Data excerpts
[Begin]
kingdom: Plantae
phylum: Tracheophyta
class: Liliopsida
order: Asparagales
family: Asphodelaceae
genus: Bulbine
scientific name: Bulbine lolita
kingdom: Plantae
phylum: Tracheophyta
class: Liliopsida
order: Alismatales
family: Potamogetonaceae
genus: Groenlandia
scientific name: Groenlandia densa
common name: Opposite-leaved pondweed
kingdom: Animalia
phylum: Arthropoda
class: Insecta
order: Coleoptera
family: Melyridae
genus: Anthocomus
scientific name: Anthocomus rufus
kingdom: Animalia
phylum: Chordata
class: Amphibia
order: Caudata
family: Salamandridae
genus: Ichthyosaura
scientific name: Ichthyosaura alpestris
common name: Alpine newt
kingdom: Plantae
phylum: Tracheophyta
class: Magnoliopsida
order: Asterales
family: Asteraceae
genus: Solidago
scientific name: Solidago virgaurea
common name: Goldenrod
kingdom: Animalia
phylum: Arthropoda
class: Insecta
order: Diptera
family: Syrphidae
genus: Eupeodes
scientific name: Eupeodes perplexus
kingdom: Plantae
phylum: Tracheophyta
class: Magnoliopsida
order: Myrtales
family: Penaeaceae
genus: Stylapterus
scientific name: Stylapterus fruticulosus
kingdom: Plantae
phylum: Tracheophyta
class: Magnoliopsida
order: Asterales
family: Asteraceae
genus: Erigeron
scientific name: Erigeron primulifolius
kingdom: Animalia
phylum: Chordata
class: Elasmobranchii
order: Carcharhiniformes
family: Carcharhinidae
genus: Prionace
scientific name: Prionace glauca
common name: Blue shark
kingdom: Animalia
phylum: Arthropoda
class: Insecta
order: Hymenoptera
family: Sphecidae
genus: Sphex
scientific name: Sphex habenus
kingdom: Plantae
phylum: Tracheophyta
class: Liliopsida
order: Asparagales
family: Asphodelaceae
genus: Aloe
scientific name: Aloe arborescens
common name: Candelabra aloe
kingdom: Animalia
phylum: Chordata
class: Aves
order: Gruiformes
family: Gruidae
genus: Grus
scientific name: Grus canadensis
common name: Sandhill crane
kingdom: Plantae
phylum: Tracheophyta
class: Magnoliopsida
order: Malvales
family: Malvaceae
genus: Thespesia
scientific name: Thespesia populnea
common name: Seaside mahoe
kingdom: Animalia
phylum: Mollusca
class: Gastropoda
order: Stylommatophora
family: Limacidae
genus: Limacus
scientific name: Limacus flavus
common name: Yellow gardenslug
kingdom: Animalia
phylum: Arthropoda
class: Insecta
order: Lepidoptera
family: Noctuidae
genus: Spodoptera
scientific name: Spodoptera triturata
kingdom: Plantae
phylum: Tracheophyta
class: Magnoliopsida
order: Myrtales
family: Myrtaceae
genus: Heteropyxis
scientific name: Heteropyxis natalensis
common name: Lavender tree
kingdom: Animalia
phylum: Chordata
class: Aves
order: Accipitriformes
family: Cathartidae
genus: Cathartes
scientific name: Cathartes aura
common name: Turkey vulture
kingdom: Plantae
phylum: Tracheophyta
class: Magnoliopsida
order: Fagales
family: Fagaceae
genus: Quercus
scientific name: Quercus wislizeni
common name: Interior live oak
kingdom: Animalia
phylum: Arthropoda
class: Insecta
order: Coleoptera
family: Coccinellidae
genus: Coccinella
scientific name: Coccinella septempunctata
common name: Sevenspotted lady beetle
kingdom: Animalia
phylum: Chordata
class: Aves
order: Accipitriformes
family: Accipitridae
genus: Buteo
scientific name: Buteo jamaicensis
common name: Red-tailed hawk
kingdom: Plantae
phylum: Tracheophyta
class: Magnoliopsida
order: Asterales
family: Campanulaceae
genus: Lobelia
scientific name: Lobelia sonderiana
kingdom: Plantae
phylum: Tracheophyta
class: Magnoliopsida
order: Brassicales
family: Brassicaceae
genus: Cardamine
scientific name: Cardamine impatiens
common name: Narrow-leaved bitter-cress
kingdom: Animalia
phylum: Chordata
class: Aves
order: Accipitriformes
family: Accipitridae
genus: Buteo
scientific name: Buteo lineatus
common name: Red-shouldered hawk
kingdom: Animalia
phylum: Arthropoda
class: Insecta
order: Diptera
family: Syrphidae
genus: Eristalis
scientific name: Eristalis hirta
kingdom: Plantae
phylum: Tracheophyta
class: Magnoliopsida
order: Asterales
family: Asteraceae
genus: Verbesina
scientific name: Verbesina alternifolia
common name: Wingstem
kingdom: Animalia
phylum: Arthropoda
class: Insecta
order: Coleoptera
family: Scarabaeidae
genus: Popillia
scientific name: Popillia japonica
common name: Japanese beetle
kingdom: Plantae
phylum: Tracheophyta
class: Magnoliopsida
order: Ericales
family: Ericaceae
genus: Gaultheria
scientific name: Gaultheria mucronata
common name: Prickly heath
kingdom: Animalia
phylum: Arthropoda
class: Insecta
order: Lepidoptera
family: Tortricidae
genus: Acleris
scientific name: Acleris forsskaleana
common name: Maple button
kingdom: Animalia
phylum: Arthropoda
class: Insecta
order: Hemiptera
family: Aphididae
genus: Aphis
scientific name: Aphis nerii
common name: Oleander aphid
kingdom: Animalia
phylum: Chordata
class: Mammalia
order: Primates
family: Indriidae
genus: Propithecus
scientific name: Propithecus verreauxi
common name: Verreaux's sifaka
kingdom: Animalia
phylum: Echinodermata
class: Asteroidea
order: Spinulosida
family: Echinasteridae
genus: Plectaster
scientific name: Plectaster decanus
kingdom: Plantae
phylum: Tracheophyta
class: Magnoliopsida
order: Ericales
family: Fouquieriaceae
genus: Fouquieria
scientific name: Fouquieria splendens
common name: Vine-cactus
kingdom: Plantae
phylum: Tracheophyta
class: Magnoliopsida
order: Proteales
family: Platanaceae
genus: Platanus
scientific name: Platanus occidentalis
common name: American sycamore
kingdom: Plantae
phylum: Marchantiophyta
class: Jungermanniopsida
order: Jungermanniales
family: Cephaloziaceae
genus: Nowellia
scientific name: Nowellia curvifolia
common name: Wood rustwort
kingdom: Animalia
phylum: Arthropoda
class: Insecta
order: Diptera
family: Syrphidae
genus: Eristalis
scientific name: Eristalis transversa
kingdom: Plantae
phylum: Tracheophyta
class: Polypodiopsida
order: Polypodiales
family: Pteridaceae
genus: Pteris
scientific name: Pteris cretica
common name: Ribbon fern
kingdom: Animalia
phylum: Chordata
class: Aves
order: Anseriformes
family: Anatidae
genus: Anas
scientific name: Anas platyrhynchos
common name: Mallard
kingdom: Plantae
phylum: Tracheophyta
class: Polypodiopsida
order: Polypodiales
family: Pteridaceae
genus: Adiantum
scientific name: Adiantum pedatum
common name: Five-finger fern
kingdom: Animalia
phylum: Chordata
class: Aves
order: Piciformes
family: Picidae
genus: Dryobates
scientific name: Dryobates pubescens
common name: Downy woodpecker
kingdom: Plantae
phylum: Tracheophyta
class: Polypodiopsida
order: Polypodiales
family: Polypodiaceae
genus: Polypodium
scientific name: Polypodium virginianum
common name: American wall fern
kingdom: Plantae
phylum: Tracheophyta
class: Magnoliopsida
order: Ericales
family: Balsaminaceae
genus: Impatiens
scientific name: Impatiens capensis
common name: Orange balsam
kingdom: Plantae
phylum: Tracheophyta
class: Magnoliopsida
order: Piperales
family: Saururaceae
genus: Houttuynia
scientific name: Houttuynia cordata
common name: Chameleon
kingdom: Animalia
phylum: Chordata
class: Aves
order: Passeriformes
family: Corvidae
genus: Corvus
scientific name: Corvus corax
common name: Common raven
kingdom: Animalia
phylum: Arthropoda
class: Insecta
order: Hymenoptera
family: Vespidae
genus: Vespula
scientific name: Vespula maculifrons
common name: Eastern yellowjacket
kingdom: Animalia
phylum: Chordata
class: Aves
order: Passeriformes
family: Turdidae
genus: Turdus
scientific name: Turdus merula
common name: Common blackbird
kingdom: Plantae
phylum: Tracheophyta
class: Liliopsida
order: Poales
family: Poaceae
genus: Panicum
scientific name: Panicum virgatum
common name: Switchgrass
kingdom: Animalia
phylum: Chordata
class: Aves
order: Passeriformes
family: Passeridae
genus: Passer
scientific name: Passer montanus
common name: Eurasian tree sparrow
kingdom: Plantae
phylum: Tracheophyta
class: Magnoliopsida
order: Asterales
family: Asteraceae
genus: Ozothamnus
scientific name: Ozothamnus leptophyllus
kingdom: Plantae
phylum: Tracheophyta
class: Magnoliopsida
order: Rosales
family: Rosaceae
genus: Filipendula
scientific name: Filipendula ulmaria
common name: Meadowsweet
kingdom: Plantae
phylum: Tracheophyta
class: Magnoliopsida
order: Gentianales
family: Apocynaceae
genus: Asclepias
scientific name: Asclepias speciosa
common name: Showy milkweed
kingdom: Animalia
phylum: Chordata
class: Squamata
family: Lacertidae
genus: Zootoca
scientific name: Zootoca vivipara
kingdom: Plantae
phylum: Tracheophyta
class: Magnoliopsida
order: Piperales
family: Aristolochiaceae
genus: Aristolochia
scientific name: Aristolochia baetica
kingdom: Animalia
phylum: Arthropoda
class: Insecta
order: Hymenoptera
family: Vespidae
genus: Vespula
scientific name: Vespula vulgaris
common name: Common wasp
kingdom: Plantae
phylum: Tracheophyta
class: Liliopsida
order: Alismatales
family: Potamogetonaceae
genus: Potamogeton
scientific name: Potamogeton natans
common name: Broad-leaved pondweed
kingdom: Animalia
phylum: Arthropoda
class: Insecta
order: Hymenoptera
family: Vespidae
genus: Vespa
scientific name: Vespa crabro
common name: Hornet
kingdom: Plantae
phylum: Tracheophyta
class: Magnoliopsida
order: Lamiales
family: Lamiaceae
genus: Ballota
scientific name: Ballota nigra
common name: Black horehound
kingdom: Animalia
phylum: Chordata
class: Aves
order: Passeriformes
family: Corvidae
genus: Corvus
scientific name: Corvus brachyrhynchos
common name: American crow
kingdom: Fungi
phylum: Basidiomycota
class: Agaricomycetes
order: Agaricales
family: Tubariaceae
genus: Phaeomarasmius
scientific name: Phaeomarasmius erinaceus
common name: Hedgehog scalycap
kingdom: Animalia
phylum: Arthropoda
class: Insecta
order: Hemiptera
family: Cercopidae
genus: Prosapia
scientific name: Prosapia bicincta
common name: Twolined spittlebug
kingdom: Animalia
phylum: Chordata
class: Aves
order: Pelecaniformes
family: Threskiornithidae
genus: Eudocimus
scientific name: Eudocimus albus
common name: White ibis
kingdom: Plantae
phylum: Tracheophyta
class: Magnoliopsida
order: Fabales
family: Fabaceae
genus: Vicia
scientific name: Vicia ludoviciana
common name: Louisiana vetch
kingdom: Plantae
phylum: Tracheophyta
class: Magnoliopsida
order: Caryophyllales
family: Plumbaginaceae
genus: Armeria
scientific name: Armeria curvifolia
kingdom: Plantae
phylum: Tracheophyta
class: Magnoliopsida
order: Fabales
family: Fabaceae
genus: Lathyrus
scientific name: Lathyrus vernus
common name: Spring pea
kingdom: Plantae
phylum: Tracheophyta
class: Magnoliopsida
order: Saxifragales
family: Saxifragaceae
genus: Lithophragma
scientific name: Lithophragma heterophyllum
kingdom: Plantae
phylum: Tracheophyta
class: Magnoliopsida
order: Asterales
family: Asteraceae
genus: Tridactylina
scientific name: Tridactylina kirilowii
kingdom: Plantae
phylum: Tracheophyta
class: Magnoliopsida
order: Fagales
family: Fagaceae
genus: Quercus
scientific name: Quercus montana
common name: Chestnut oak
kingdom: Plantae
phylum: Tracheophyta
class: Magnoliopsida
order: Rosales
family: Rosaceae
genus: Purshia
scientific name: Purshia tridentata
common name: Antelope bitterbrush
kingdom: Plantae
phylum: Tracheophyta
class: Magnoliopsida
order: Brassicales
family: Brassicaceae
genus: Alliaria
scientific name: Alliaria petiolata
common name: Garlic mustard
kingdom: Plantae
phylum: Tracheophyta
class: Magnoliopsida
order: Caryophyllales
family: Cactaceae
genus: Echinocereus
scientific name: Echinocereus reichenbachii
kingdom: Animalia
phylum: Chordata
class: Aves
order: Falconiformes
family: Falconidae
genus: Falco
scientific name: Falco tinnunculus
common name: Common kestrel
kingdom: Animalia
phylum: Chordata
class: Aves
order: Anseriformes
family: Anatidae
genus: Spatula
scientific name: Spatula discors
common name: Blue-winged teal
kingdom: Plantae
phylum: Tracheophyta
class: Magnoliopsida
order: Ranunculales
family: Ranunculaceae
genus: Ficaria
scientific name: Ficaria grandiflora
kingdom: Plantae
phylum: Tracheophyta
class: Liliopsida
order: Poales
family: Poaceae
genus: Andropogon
[End]
Count the lines above that contain the string "Vespula", treating uppercase and lowercase as different, and give only the number.

4